Where to next? And what if Virgin fails?
The Government is yet to issue a formal public response to Virgin’s request and Virgin has not updated the market since Tuesday, when it confirmed the request had been made.
“Support will be necessary for the industry if this crisis continues indefinitely, to protect jobs and ensure Australia retains a strong, competitive aviation and tourism sector once this crisis is over,” the airline said.
In a note published in mid-March, Boston Consulting Group mulled what would happen if Virgin Australia were to collapse.
It said the likely outcomes include a government bailout resulting in a scaled-back Virgin operation with higher debt, a foreign competitor acquiring Virgin and continuing operations, or a low-cost carrier buying Virgin assets and entering the domestic market to compete with Jetstar.
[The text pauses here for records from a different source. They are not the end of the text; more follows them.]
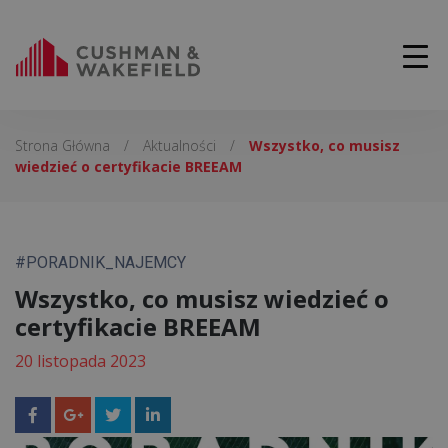
Strona Główna
/
Aktualności
/
Wszystko, co musisz
wiedzieć o certyfikacie BREEAM
#PORADNIK_NAJEMCY
Wszystko, co musisz wiedzieć o
certyfikacie BREEAM
20 listopada 2023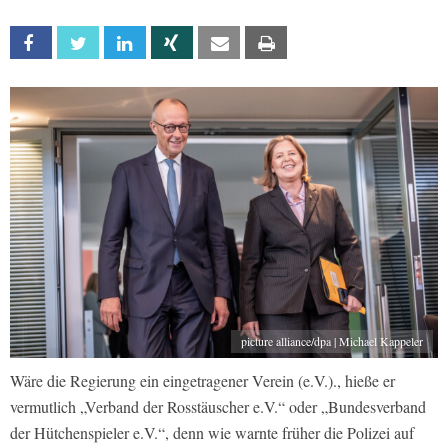
Facebook
Twitter
Linkedin
Xing
Email
Print
picture alliance/dpa | Michael Kappeler
Wäre die Regierung ein eingetragener Verein (e.V.)., hieße er
vermutlich „Verband der Rosstäuscher e.V.“ oder „Bundesverband
der Hütchenspieler e.V.“, denn wie warnte früher die Polizei auf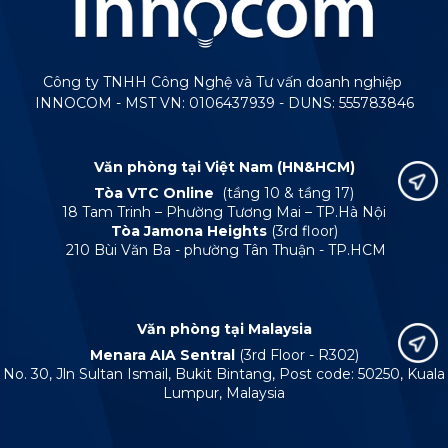
Công ty TNHH Công Nghệ và Tư vấn doanh nghiệp
INNOCOM - MST VN: 0106437939 - DUNS: 555783846
Văn phòng tại Việt Nam (HN&HCM)
Tòa VTC Online
(tầng 10 & tầng 17)
18 Tam Trinh – Phường Tương Mai – TP.Hà Nội
Tòa Jamona Heights
(3rd floor)
210 Bùi Văn Ba - phường Tân Thuận - TP.HCM
Văn phòng tại Malaysia
Menara AIA Sentral
(3rd Floor - R302)
No. 30, Jln Sultan Ismail, Bukit Bintang, Post code: 50250, Kuala
Lumpur, Malaysia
Interestingly, Boston Consulting Group says the most favourable outcome for Qantas would actually be the survival of Virgin as it is, allowing it to maintain its position in the market and not facing a new foreign competitor, such as Singapore Airlines.
Airline analyst Tony Webber agrees.
“I actually don’t think Qantas wants Virgin to leave the market. I think Qantas would prefer a two-player market, but a weak second player in the market,” he said.
“Because if it resorts to a one-player market, an effective monopoly, then I think they would be worried about the regulatory scrutiny [on airfares].”